→ **Extracted data**:
::::::

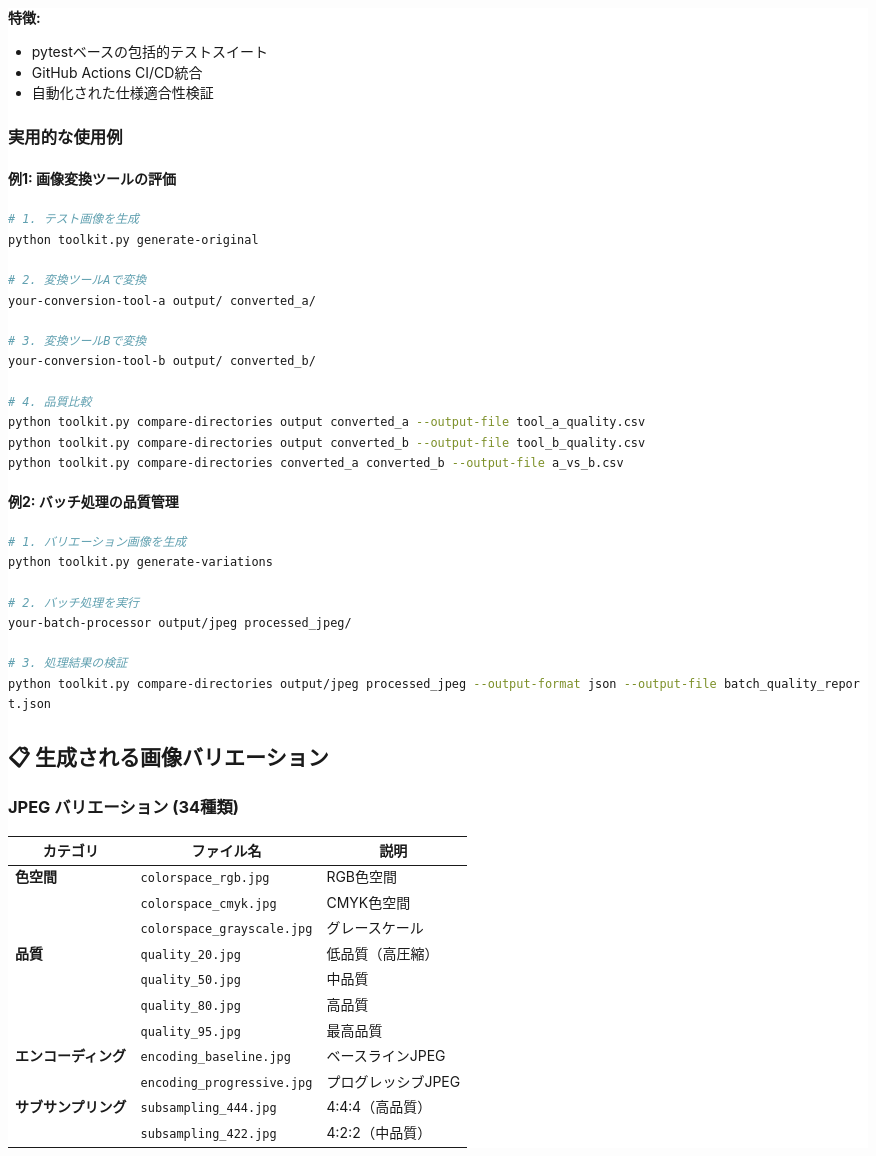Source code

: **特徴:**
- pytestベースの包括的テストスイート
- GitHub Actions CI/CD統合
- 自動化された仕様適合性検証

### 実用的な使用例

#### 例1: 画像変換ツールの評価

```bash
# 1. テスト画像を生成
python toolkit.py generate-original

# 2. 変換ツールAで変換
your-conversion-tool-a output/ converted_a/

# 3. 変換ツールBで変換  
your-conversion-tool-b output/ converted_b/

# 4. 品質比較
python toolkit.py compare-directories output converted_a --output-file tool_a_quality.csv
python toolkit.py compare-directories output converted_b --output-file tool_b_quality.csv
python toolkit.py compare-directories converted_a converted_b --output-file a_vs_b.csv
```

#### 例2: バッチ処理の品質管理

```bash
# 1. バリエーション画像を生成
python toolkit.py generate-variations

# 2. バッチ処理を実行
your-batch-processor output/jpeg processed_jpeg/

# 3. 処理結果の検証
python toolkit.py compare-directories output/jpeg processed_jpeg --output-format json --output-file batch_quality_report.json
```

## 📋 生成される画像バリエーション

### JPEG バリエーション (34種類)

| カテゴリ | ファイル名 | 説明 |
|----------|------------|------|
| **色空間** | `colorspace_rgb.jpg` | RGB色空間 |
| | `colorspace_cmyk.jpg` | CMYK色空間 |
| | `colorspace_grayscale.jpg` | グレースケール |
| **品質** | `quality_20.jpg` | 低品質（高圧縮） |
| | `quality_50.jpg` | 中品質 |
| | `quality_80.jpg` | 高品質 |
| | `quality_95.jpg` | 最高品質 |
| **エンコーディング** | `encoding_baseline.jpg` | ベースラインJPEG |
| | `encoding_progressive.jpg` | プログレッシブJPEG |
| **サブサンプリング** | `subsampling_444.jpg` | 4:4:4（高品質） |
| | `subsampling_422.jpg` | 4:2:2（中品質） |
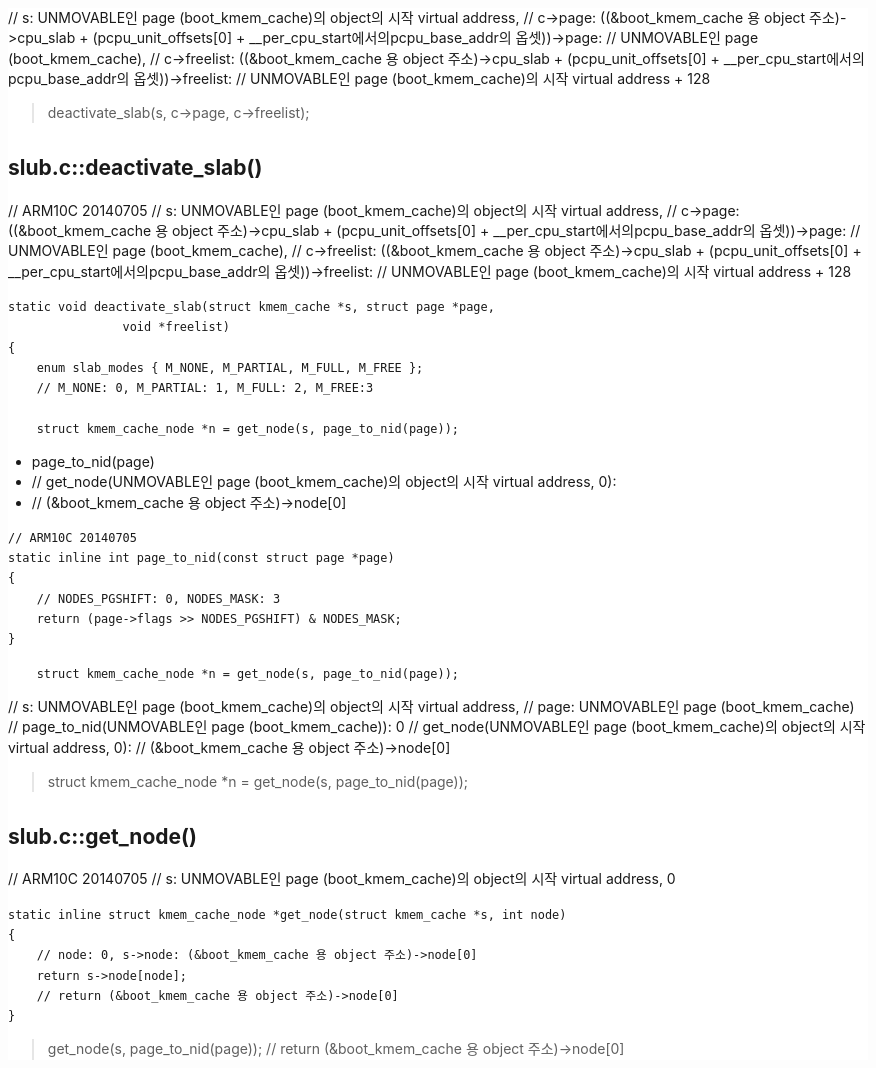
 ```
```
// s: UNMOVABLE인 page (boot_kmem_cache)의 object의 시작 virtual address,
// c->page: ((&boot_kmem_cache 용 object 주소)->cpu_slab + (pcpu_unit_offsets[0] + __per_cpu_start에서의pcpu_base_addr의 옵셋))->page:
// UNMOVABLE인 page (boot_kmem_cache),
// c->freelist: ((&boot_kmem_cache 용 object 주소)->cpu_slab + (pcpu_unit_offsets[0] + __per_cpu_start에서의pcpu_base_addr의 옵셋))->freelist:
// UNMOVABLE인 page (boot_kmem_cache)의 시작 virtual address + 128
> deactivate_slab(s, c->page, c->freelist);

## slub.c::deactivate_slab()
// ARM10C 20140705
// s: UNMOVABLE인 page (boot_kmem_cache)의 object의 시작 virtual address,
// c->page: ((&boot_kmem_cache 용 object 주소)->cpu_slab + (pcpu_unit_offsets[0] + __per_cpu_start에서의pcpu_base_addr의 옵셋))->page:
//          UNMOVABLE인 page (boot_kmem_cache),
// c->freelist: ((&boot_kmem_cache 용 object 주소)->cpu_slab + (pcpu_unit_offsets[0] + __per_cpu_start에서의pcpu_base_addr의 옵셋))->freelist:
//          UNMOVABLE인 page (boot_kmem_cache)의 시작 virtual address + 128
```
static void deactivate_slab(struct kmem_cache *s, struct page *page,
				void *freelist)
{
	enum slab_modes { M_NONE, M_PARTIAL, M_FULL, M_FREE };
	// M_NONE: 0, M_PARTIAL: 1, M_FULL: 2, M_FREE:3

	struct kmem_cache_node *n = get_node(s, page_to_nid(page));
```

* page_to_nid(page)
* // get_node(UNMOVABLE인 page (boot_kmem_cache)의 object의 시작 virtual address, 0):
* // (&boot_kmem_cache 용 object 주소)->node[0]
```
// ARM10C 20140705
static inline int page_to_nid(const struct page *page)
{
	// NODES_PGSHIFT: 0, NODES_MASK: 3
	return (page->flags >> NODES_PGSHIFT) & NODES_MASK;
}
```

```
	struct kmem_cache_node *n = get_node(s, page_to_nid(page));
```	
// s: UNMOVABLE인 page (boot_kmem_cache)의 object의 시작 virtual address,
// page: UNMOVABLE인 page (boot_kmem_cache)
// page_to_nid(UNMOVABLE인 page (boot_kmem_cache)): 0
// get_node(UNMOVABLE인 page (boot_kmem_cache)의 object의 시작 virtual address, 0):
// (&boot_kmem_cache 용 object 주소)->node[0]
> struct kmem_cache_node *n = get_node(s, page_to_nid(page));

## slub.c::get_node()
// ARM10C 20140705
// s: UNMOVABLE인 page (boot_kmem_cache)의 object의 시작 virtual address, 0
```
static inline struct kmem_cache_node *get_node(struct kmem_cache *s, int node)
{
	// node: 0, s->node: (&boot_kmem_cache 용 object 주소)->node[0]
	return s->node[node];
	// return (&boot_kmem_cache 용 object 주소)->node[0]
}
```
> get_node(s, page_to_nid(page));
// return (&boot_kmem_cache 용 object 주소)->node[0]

::::::

→ **Your assignment**: Please give the number of lines in the data where "return" appears, without any other words.

→ **Output for this exercise**: 4